Следующий урок подобного рода, полученный мною во Франции, касался ее революции. В ней праздновалось ее столетие. В передовой России отношение ко всякой революции было своеобразное. Так как у нас тогда не существовало законных путей, чтобы влиять на ход государственной жизни, то противозаконный способ улучшать свое положение был среди мирного общества не только терпим, но и популярен. Слово «революционер» стало синонимом «борца за народ», как «военный» синонимом защитника государства против врагов. И как «военная каста» даже в мирное время свысока смотрела на «штатских», так «революционеры» смотрели свысока на «либералов» за то, что они допускали с «врагом» соглашения. Власть казалась врагом, с которым нельзя «договариваться». Сколько было споров о допустимости для «революционеров» участвовать в легальных журналах и этим нарушать революционную «непримиримость»! Перед 1889 годом, быть может даже во время моего пребывания в Париже, в русской эмиграции шли ожесточенные споры по поводу плана создать за границей либеральный орган печати. Эти споры до меня не дошли: к этим кругам у меня тогда доступа не было.

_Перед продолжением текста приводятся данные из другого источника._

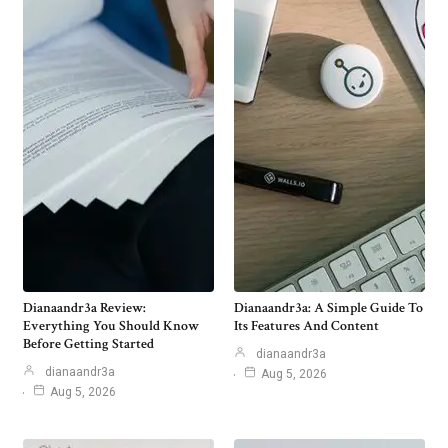
Dianaandr3a Review:
Dianaandr3a: A Simple Guide To
Everything You Should Know
Its Features And Content
Before Getting Started
dianaandr3a
dianaandr3a
Aug 5, 2026
Aug 5, 2026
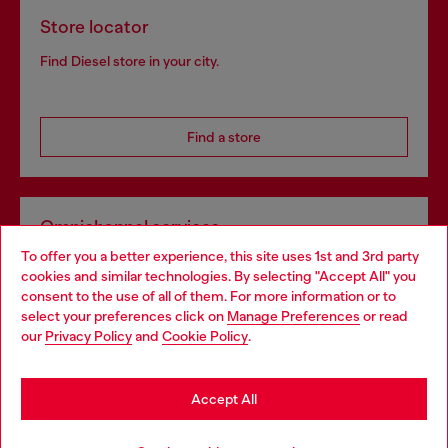
Store locator
Find Diesel store in your city.
Find a store
Omnichannel services
To offer you a better experience, this site uses 1st and 3rd party
Discover all our services, both online and in store.
cookies and similar technologies. By selecting "Accept All" you
Choose your location
consent to the use of all of them. For more information or to
select your preferences click on
Manage Preferences
or read
You are currently browsing Austria website, but it seems you
our
Privacy Policy
and
Cookie Policy
.
Discover more
may be based in United States
Stay in Austria
Accept All
HELP
Go to United States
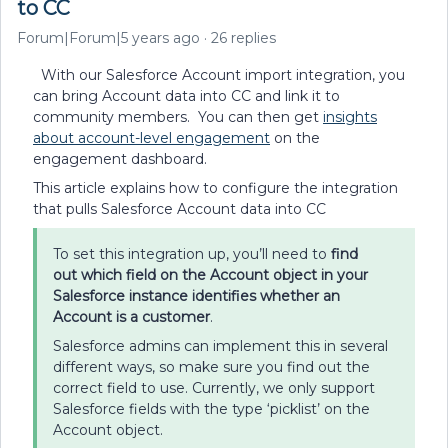
to CC
Forum|Forum|5 years ago
26 replies
With our Salesforce Account import integration, you
can bring Account data into CC and link it to
community members. You can then get
insights
about account-level engagement
on the
engagement dashboard.
This article explains how to configure the integration
that pulls Salesforce Account data into CC
To set this integration up, you’ll need to
find
out
which field on the Account object in your
Salesforce instance identifies whether an
Account is a customer
.
Salesforce admins can implement this in several
different ways, so make sure you find out the
correct field to use. Currently, we only support
Salesforce fields with the type ‘picklist’ on the
Account object.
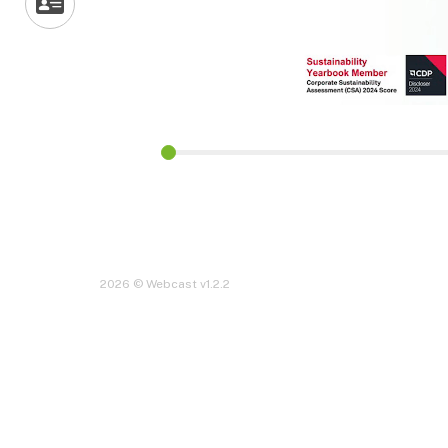
2026 © Webcast v1.2.2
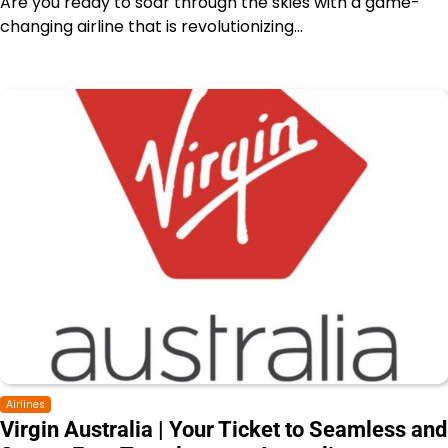
Are you ready to soar through the skies with a game-
changing airline that is revolutionizing…
Airlines
Virgin Australia | Your Ticket to Seamless and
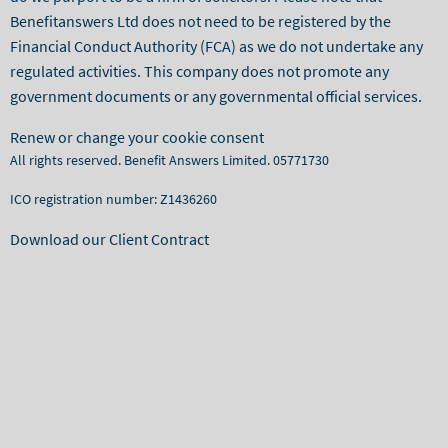
Benefitanswers Ltd does not need to be registered by the
Financial Conduct Authority (FCA) as we do not undertake any
regulated activities. This company does not promote any
government documents or any governmental official services.
Renew or change your cookie consent
All rights reserved. Benefit Answers Limited. 05771730
ICO registration number: Z1436260
Download our Client Contract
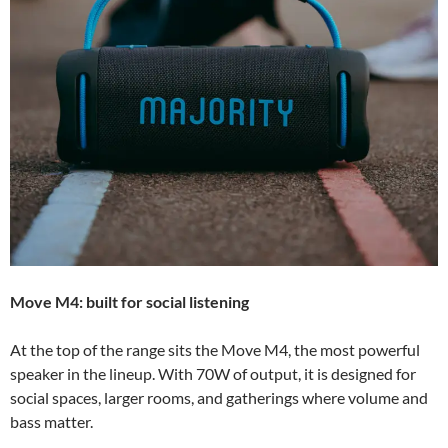
Move M4: built for social listening
At the top of the range sits the Move M4, the most powerful
speaker in the lineup. With 70W of output, it is designed for
social spaces, larger rooms, and gatherings where volume and
bass matter.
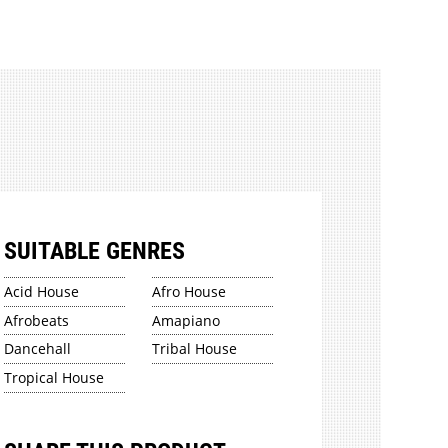
SUITABLE GENRES
Acid House
Afro House
Afrobeats
Amapiano
Dancehall
Tribal House
Tropical House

Столетие Французской революции, устраиваемые в честь ее торжества, реставрация зданий и мест, где революция происходила, выставка всего, что от нее уцелело, картины, газеты, рукописи и автографы – позволяли как бы переживать ее вновь. Историческое изучение ее к этому времени уже много подвинулось и заставляло пересмотреть слишком упрощенное к ней отношение: или огульное восхищение ею («La R`evolution est un bloc»,[30] – утверждал Клемансо), или ослепленная «ненависть». К вековому ее юбилею наступило время беспристрастной оценки и ее «заслуг» и «вреда», который излишества ее причинили. В общее сознание стало входить то, чего прежде не знали, а главное – знать не хотели, что Великая Революция 1789 года была поначалу только «либеральным» движением и в результате привела к буржуазной Республике, что ее «завоевания» были заложены в старых порядках и могли быть постепенно проведены «законной властью», что Революцию предотвратило бы. Как сказал один французский писатель, «il n’y a qu’un moyen d’arr^eter une r`evolution: c’est de la faire».[31] Это историческое понимание Великой, а следовательно, и всех революций, я вывез из Франции. Моим героем этой эпохи стал поэтому Мирабо, не за его исключительный гений, но потому, что он хотел идти именно этим путем. Я с волнением рассматривал автографы его писем и речей, которые, по тогдашним обычаям и из-за отсутствия стенографии, ораторы сами писали. Потом уже в России мне подарили восемь томов Лука Монтиньи с биографией Мирабо и выдержками его речей, из которых многие я до сих пор помню. Вообще, к соблазну наших политических «ригористов», у меня образовался культ Мирабо. Я ценил в нем то, что если он толкал на реформы, то старался снабдить «власть» средствами помешать «разрушению» пойти слишком далеко; для этого отстаивал королевское «вето». Он недаром говорил про себя в речи «Sur le droit de la paix et de la guerre»: «Un homme qui ne croit pas que la sagesse soit dans les extr^emes ni que le courage de d`emolir ne doive jamais faire place `a celui de reconstruire».[32] Я не закрывал глаз на политические грехи Мирабо, на его тайные сношения с королем. Но если они личную славу его омрачили, то не опровергли правильности его политической линии. Таков был урок, который я из Франции тогда увозил.